Pour des interventions locales et inclusives
Il est nécessaire d’agir. On a tout en main pour le faire : les recherches, les statistiques, les recommandations. L’avenir dépend de la volonté politique de ceux et celles qui ont le pouvoir. La santé de la population requiert des actions coordonnées en provenance des divers secteurs de la société ainsi que des politiques fiscales et sociales favorisant une plus forte égalité.
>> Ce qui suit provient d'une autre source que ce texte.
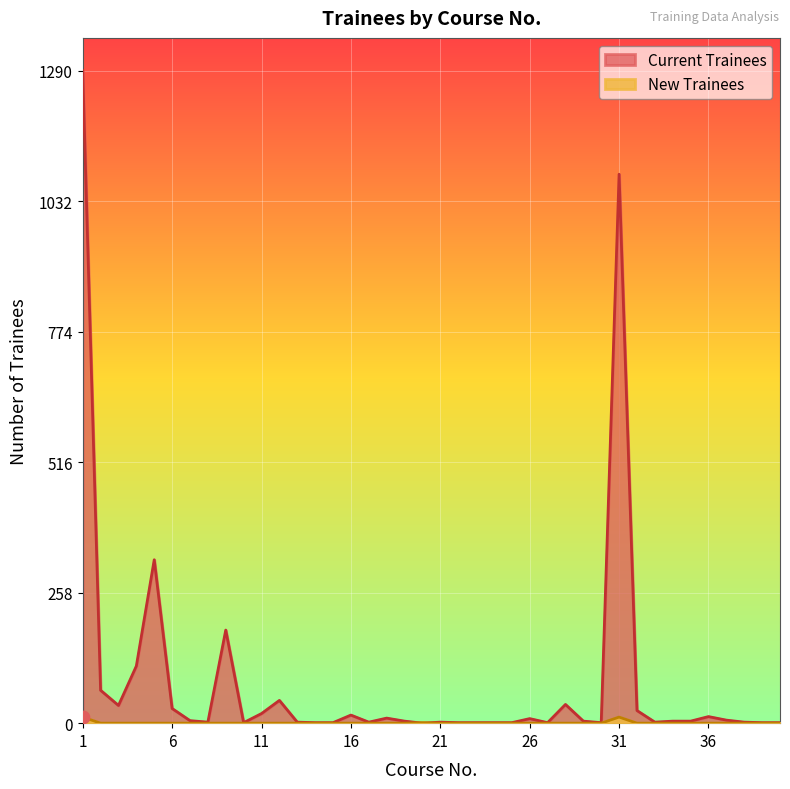

At which category is the sum across all series the highest?

1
Dans l’actuel contexte de compressions budgétaires, de privatisations et de surtaxe à la santé, les revendications des groupes populaires et communautaires sont réaffirmées et gagnent en actualité : augmentation et indexation de l’aide sociale et du salaire minimum, répartition des richesses par la mise en place et le maintien de services publics universels et gratuits et démocratisation des instances de décision. Plusieurs chercheures en santé publique affirment dans le même sens, que la lutte aux inégalités sociales de santé repose d’abord sur le développement des communautés, la participation sociale, l’empowerment et l’action locale ciblée sur les populations en situation de vulnérabilité. Le résultat étant en effet souvent tributaire du processus, la participation des groupes sociaux concernés aux décisions d’orientation et de fonctionnement de services publics convenablement financés ne représenterait-elle pas la condition de base pour enfin construire une société propice à la santé de tous et toutes ?
[1] Robert Pampalon, Espérance de santé et défavorisation au Québec, 1996-1998, Québec, Institut national de santé publique du Québec, 2002. Disponible au www.inspq.qc.ca.